The mounting of the top panel 16, like the mounting of the bottom panel, can be done manually without requiring the use of tools inasmuch as the top panel 16 is merely positioned in place with its cleats 17 projecting into the upper portion of the vanity. The top panel also assists in holding the vanity in an erected position.
It will be apparent from a consideration of FIG. 1 that the collapsible unit consisting of the panels 1, 2, 3 and 4 and the doors 11 fold to a collapsed position in which the panels 1, 2, 3 and 4 are substantially parallel to each other as accommodated by assumption of the FIG. 5 position of the FIG. 4 hinge member and assumption of the FIG. 7 position of the FIG. 6 hinge member.

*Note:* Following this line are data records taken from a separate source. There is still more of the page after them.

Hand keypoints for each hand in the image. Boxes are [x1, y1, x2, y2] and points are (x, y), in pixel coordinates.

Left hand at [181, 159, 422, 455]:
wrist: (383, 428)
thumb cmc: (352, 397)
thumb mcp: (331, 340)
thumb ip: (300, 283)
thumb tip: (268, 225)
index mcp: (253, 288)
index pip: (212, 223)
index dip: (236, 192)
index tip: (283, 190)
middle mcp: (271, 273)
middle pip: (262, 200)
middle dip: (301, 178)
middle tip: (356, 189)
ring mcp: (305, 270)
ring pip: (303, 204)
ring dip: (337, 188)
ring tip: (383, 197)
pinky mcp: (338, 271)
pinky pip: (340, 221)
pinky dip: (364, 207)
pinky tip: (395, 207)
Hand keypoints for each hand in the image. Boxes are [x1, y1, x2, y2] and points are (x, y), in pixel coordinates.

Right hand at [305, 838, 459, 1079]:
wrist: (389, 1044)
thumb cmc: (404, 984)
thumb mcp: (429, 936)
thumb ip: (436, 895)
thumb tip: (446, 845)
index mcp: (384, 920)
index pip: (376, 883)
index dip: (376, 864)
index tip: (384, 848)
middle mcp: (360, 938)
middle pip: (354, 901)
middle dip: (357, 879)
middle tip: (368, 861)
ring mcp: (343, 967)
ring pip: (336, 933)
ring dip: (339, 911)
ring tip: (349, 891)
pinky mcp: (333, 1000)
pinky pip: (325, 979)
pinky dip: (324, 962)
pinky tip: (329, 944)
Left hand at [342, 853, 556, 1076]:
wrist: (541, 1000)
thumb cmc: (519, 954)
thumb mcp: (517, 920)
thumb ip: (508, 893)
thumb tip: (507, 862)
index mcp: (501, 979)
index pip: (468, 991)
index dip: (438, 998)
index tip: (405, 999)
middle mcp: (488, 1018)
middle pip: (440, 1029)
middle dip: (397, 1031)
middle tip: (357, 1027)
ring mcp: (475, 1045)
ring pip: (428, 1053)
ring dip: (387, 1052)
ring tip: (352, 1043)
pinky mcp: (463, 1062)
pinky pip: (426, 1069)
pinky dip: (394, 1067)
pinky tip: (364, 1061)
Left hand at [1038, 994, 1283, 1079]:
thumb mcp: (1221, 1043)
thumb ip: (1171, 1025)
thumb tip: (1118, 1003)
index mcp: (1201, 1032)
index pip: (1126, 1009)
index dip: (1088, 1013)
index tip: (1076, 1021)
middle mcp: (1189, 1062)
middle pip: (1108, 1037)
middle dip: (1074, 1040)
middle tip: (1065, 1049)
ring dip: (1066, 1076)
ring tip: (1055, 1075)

.. It will be seen that the total thickness of the collapsed unit does not greatly exceed the thickness of the side panels 1 and 2 plus the thickness of the door panel 11. Consequently, the unit can be inserted in a very narrow or shallow shipping container and at the same time that container, by slight added thickness, can also accommodate the bottom panel 14 and the top panel 16. When the customer receives the unit all he must do to assemble it is to position the panels 1 and 2 vertically at right angles while the doors are held open. Thereupon the bottom panel 14 can be inserted into place with its rear edge seating in the groove 13 and its front cleat 15 bearing on the top of the lower front panel 4. The top panel 16 can then be mounted in position. The resulting vanity is strong, rigid and ready for attachment of the sink, thus making for rapid and convenient vanity installation.

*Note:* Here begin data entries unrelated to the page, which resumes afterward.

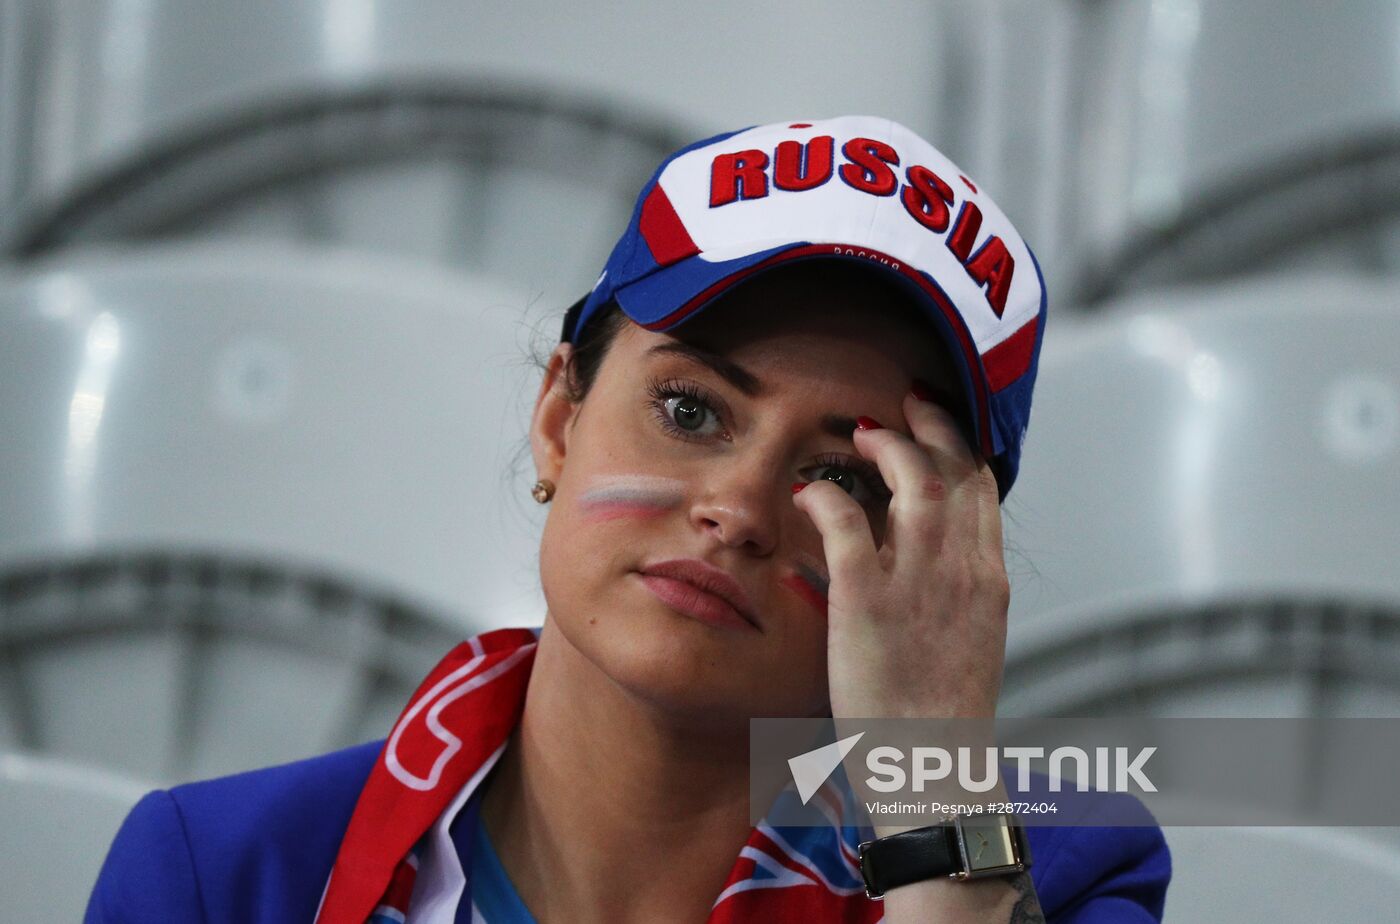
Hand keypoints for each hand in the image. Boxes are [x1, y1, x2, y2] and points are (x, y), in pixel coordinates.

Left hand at [792, 385, 1009, 720]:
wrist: (934, 770)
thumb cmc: (942, 717)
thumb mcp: (969, 643)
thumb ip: (956, 592)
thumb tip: (934, 558)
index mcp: (988, 581)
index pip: (983, 490)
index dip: (959, 445)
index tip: (937, 424)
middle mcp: (962, 571)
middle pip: (956, 470)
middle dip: (931, 426)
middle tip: (904, 405)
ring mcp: (918, 583)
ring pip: (915, 481)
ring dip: (888, 446)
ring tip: (862, 434)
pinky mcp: (867, 602)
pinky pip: (848, 524)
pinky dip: (830, 496)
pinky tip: (812, 490)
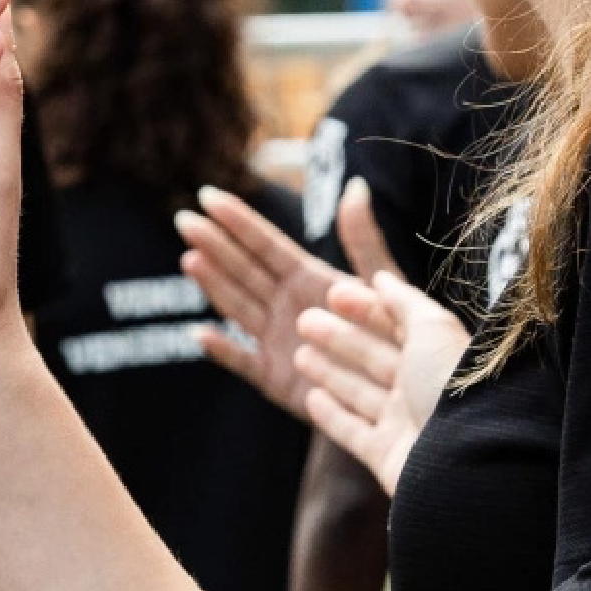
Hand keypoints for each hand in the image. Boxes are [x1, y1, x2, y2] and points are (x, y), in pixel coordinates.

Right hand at [175, 178, 399, 419]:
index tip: (208, 196)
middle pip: (243, 271)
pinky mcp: (275, 379)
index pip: (267, 245)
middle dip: (214, 245)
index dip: (239, 222)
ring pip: (237, 307)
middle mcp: (287, 306)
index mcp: (310, 280)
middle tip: (184, 219)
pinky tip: (201, 334)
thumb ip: (364, 240)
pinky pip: (243, 362)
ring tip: (190, 259)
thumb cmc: (402, 341)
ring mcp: (277, 342)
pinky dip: (223, 350)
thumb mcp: (386, 284)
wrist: (407, 403)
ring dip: (213, 285)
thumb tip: (354, 187)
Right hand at [294, 271, 469, 494]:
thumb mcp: (431, 329)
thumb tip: (381, 277)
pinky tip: (311, 398)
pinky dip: (332, 416)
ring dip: (331, 373)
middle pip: (375, 358)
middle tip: (304, 320)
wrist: (463, 458)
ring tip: (299, 355)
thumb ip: (404, 302)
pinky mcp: (387, 456)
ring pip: (360, 394)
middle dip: (341, 338)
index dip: (368, 308)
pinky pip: (354, 433)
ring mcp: (406, 425)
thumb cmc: (451, 386)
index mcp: (439, 357)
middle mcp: (424, 390)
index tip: (333, 293)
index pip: (399, 326)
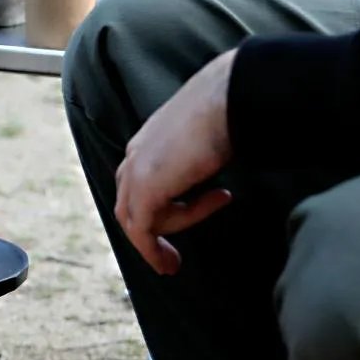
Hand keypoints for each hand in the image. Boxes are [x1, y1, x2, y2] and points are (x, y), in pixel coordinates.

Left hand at [114, 49, 236, 274]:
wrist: (227, 98)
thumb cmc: (228, 111)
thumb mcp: (207, 139)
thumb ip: (199, 158)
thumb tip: (214, 164)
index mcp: (147, 141)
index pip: (139, 183)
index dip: (157, 209)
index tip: (178, 227)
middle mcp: (135, 155)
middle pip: (130, 205)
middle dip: (148, 233)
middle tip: (169, 259)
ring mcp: (136, 171)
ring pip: (137, 220)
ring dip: (158, 242)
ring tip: (177, 260)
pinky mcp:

While the preferred embodiment of the invention has been illustrated and described, it will be understood that changes in the construction may be made without departing from the spirit of the invention.

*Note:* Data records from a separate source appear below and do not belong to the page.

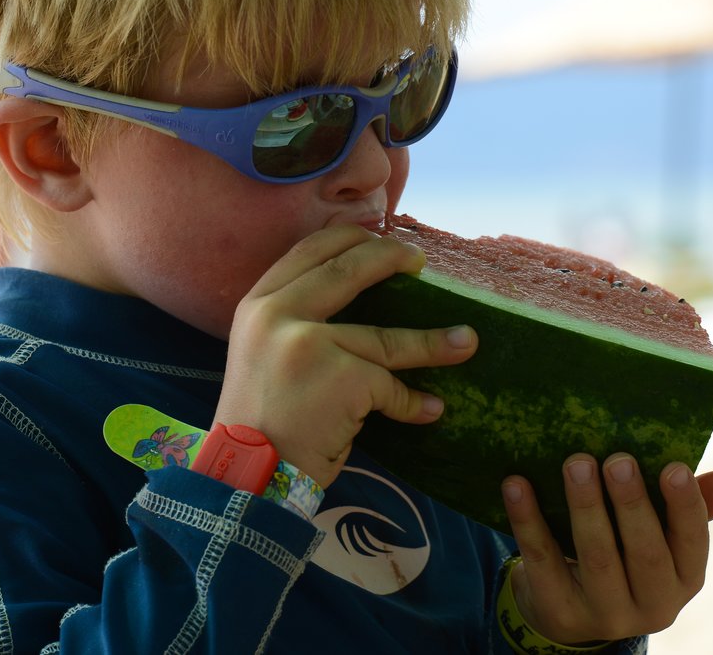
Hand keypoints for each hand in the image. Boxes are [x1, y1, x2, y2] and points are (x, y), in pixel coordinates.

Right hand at [218, 224, 477, 486]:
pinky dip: (412, 402)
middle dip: (392, 259)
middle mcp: (278, 314)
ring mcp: (310, 344)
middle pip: (349, 270)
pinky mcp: (342, 378)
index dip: (350, 237)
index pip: (310, 249)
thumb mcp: (259, 353)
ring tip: (467, 342)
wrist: (245, 476)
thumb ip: (291, 322)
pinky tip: (428, 410)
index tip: (380, 237)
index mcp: (257, 304)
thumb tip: (356, 295)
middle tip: (421, 261)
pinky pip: (390, 386)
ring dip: (434, 341)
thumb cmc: (258, 422)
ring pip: (386, 337)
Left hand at [501, 455, 712, 644]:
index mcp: (684, 579)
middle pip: (644, 553)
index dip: (686, 507)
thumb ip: (690, 506)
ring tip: (574, 463)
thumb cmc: (623, 554)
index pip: (693, 544)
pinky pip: (542, 561)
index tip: (674, 467)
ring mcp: (605, 613)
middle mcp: (653, 605)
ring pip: (596, 557)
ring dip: (585, 506)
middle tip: (617, 459)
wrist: (567, 611)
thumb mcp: (658, 537)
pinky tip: (516, 485)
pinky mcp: (559, 611)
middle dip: (632, 504)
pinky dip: (528, 521)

1. A collapsible cabinet comprising a unit having front, back and side walls connected by vertical hinges, said front wall consisting of vertically spaced upper and lower wall panels defining a door opening therebetween, said hinges being integrally formed of flexible material and each having a pair of channels embracing and secured to adjacent walls and an integral flexible portion interconnecting said channels, and so positioned to maintain portions of the component channels in abutment when said unit is erected in operative position, a pair of doors spanning said door opening and each hinged to the front of a side wall by a vertical hinge having a pintle portion spaced forwardly from the door when in closed position and accommodating swinging of the door alongside and substantially parallel to the adjacent side wall when the unit is collapsed, said walls lying in planes displaced only a small extent from parallel relation when the unit is collapsed.
2. A collapsible cabinet as defined in claim 1, wherein said rear panel has a horizontal interior groove at approximately the level of the top of the lower front wall panel, a bottom panel fitting in said unit in erected position with its rear margin seating in said groove and having a front shouldered member engaging and supported by the lower front wall panel, and a top panel seated on the upper edges of said walls in erected position and carrying depending centering members engaging the inner upper margins of said walls.
3. A collapsible cabinet as defined in claim 1, wherein the lower front corners of said side walls are cut away and are interconnected by said lower front wall panel to define a recessed toe plate.
4. A collapsible cabinet as defined in claim 3, wherein a bottom panel seats in a groove in said rear wall and has a transverse shoulder engaging the upper inner margin of said lower front wall panel and a portion projecting forwardly into engagement with the lower inner marginal portions of said doors when said doors are closed in the erected position of the unit.